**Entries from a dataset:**
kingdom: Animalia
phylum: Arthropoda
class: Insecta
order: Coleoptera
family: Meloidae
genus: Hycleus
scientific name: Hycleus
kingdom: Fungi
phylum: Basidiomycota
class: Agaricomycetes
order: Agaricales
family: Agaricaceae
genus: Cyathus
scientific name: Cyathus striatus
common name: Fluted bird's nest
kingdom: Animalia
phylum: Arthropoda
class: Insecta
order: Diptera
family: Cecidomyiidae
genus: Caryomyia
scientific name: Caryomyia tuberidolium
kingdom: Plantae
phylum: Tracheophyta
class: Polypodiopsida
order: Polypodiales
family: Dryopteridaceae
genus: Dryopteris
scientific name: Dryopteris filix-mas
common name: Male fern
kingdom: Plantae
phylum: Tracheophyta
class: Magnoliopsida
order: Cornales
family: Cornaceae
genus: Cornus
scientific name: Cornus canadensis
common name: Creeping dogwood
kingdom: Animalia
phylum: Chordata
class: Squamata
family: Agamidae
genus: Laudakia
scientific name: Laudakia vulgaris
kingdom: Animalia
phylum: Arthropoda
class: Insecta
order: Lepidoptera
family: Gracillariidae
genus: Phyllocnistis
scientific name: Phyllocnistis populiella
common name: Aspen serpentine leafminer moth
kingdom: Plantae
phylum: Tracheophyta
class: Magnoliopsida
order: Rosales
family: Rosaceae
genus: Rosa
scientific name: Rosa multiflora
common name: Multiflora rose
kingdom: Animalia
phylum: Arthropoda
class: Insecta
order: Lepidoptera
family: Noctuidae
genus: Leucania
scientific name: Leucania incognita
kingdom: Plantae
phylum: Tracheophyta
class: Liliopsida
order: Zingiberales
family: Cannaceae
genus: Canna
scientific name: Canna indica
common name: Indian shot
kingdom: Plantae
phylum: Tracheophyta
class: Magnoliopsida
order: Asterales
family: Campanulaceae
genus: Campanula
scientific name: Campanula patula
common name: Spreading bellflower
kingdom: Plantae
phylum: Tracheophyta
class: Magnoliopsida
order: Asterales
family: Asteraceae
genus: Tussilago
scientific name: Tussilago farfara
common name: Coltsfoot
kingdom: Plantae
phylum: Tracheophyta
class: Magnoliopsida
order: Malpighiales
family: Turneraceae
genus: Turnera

**Task goal:**
Retype all of the lines above word for word, in the same order.

**Solved exercise:**
kingdom: Animalia
phylum: Arthropoda
class: Insecta
order: Coleoptera
family: Meloidae
genus: Hycleus
scientific name: Hycleus
kingdom: Fungi
phylum: Basidiomycota
class: Agaricomycetes
order: Agaricales
family: Agaricaceae
genus: Cyathus
scientific name: Cyathus striatus
common name: Fluted bird's nest
kingdom: Animalia
phylum: Arthropoda
class: Insecta
order: Diptera
family: Cecidomyiidae
genus: Caryomyia
scientific name: Caryomyia tuberidolium
kingdom: Plantae
phylum: Tracheophyta
class: Polypodiopsida
order: Polypodiales
family: Dryopteridaceae
genus: Dryopteris
scientific name: Dryopteris filix-mas
common name: Male fern
kingdom: Plantae
phylum: Tracheophyta
class: Magnoliopsida
order: Cornales
family: Cornaceae
genus: Cornus
scientific name: Cornus canadensis
common name: Creeping dogwood
kingdom: Animalia
phylum: Chordata
class: Squamata
family: Agamidae
genus: Laudakia
scientific name: Laudakia vulgaris
kingdom: Animalia
phylum: Arthropoda
class: Insecta
order: Lepidoptera
family: Gracillariidae
genus: Phyllocnistis
scientific name: Phyllocnistis populiella
common name: Aspen serpentine leafminer moth
kingdom: Plantae
phylum: Tracheophyta
class: Magnoliopsida
order: Rosales
family: Rosaceae
genus: Rosa
scientific name: Rosa multiflora
common name: Multiflora rose
kingdom: Animalia
phylum: Arthropoda
class: Insecta
order: Lepidoptera
family: Noctuidae
genus: Leucania
scientific name: Leucania incognita
kingdom: Plantae
phylum: Tracheophyta
class: Liliopsida
order: Zingiberales
family: Cannaceae
genus: Canna
scientific name: Canna indica
common name: Indian shot
kingdom: Plantae
phylum: Tracheophyta
class: Magnoliopsida
order: Asterales
family: Campanulaceae
genus: Campanula
scientific name: Campanula patula
common name: Spreading bellflower
kingdom: Plantae
phylum: Tracheophyta
class: Magnoliopsida
order: Asterales
family: Asteraceae
genus: Tussilago
scientific name: Tussilago farfara
common name: Coltsfoot
kingdom: Plantae
phylum: Tracheophyta
class: Magnoliopsida
order: Malpighiales
family: Turneraceae
genus: Turnera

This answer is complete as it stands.